I didn't really see this in your tags and I looked I promise! What is your opinion on the difference between book Hugh and show Hugh? I find I enjoy him a lot more on the show than in the book. I know it's because it's easier to go into depth about him and his time with Dwight (which the show has done a good job of imo) so I actually find myself liking him as a character a lot more than I did in the book. Just wanted your thoughts on that
I’m going to combine this ask with this one, because they touch on the same thing:
I know you’ve analyzed Hugh Armitage a lot in the past, but do you think there is a case for a different, more favorable interpretation of his storyline? I liked Hugh in the books and I’m very disappointed in the fandom’s reactions to his scenes last night.
Obviously you both asked these questions some weeks ago, so my answer now may vary slightly from what my answer would have been then - though I’m not sure it will vary much!
What is your opinion on the difference between book Hugh and show Hugh?
Primarily, the difference is that we see more of Hugh. In the book, we almost invariably view him through Ross’s eyes or through Demelza’s - very rarely from the perspective of the omniscient narrator, and never from his own POV. In the show, we’ve been given a more rounded character. Because we saw Dwight’s experiences in Quimper, we also saw Hugh Armitage there, and thus his role was enlarged from the book, where he does assist Dwight in the infirmary, but we hear nothing else about his time in the camp, and he doesn’t come to help Dwight deal with the trauma of it all. This is the biggest change from the books, and it’s not one I dislike, because it does serve to give Hugh more depth, and makes him, as I said, more rounded. There is more to him than poet and admirer of Demelza, in the show, whereas in the book, the rest of his life is really quite opaque.
do you think there is a case for a different, more favorable interpretation of his storyline?
I think this depends on which aspect of his storyline you’re thinking of. Because the show has fleshed him out a bit, it’s easier to sympathise with him, I think - or, if not sympathise, at least see him as a character with more depth. Because we know him better, the loss of his sight becomes something more vivid, more affecting, than it quite does in the book. I really like that we saw more of Hugh in Quimper, particularly in the way he supported Dwight there and afterwards, and I think it does make it possible to view Hugh in a more favourable light.
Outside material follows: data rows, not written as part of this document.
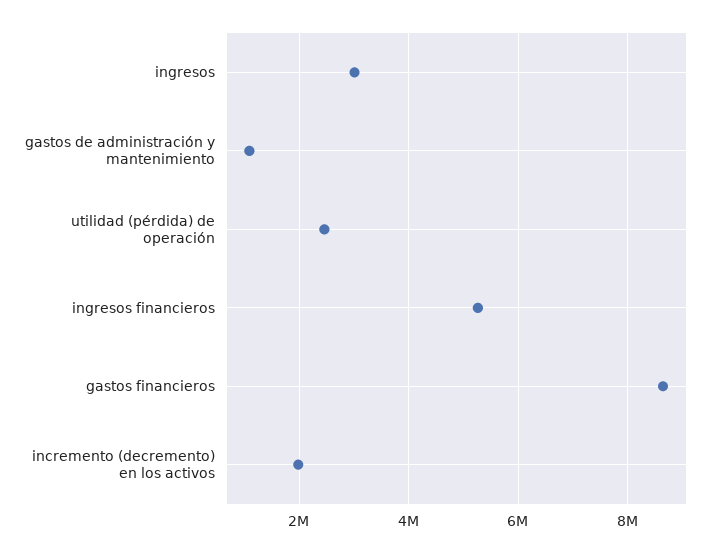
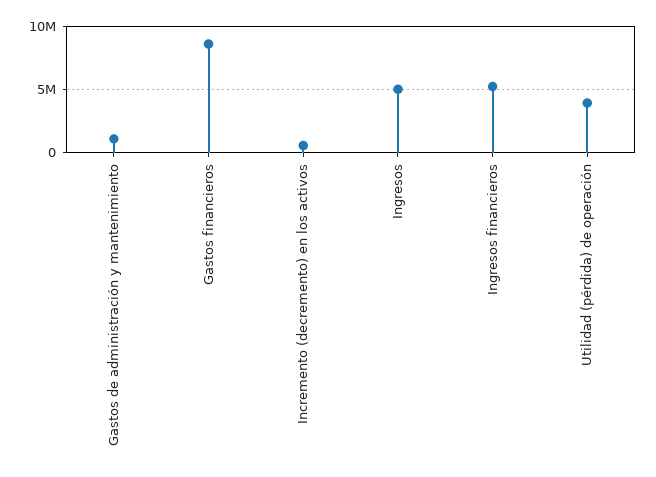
  {
-   "ingresos": 3000000,
+   "ingresos": 5000000,
    "gastos de administración y mantenimiento": 1000000,
-   "utilidad (pérdida) de operación": 2400000,
+   "utilidad (pérdida) de operación": 4000000,
    "ingresos financieros": 5200000,
    "gastos financieros": 8600000,
-   "incremento (decremento) en los activos": 2000000
+   "incremento (decremento) en los activos": 500000
  }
However, that said, his actions towards Demelza are identical to those in the book (or near enough) and I personally don’t find myself viewing him more favourably, in the end, because regardless of the added screentime and added depth of character, he still goes after another man’s wife and essentially manipulates and cajoles her into having sex with him.
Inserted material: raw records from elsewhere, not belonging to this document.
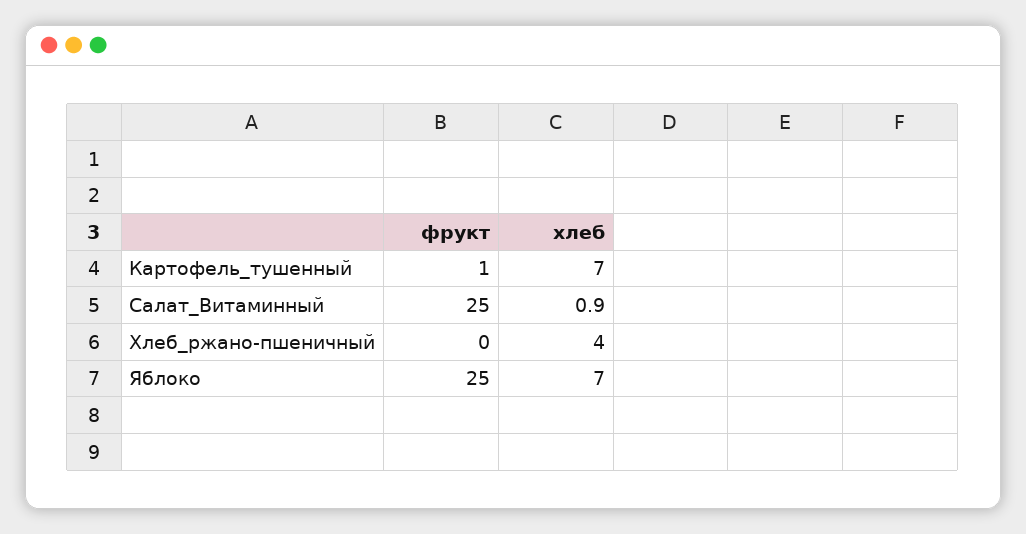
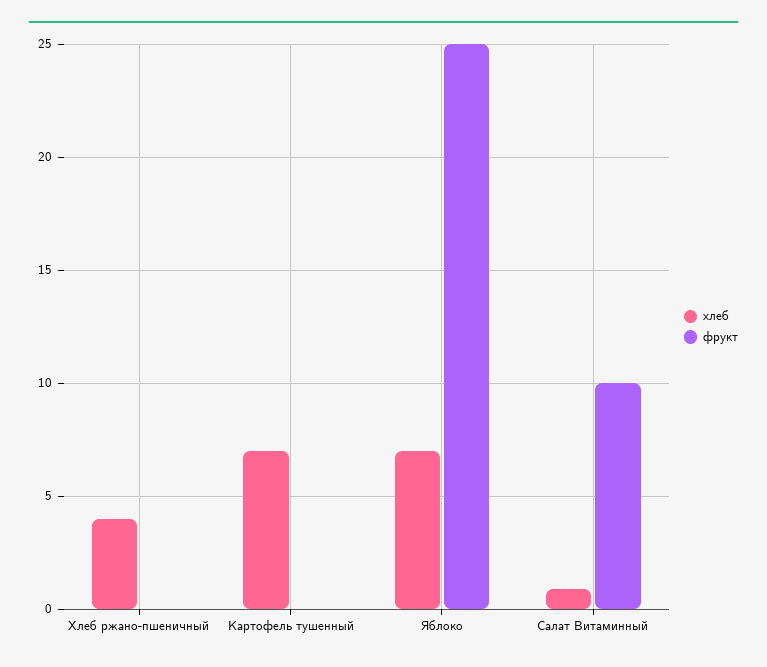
  {
    "фрукт": {
-     "Картофель_тушенный": 1,
+     "Картофель_тушенный": 0,
-     "Салат_Витаминный": 25,
+     "Салат_Витаминный": 10,
      "Хлеб_ржано-пшеничный": 0,
      "Яблоко": 25
    },
    "хлеб": {
      "Картофель_тушенный": 7,
      "Салат_Витаминный": 0.9,
      "Хлеб_ржано-пшеничный": 4,
      "Яблоко": 7
    }
  }

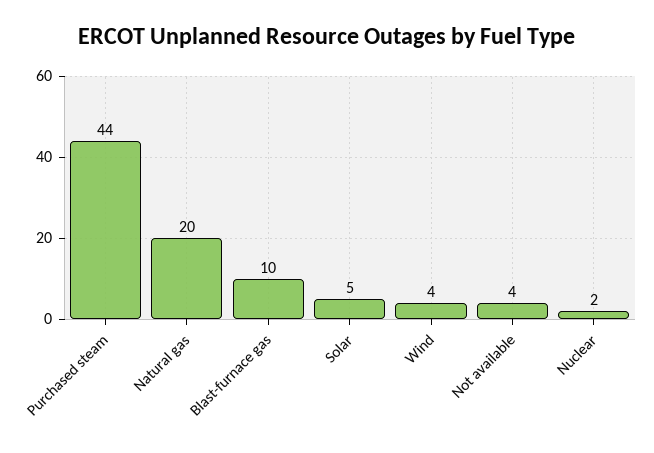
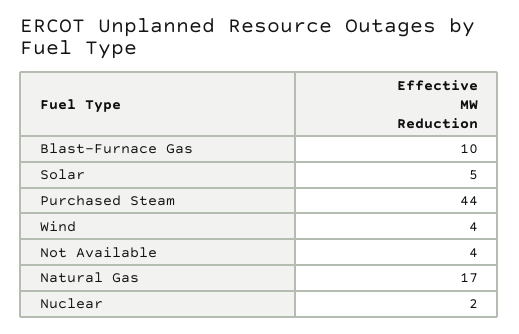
  {
    "Purchased steam": 44,
-   "Natural gas": 20,
+   "Natural gas": 17,
    "Blast-furnace gas": 10,
    "Solar": 5,
    "Wind": 4,
    "Not available": 4,
    "Nuclear": 2
  }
I liked Hugh in the books and I’m very disappointed in the fandom’s reactions to his scenes last night.
I think Hugh isn’t dislikeable in and of himself, it’s what he does with regards to Demelza that is a dislikeable thing. I’m glad you liked him in the book! There are parts of his storyline - and certainly how it affects the relationship between Ross and Demelza - that I really love reading. But there are always going to be people who don’t like the characters we do, and Hugh was always going to be a polarising character in the fandom, because of the views of people about Ross and Demelza, and views about Ross’s night with Elizabeth. I personally find myself on ‘the other side’ of parts of the fandom on a fairly regular basis, and I try not to let it affect me, because we’re all entitled to our opinions (though not ignorant opinions :P ) and the fandom - indeed, the world - would be a very boring place if we all liked the same characters and the same storylines.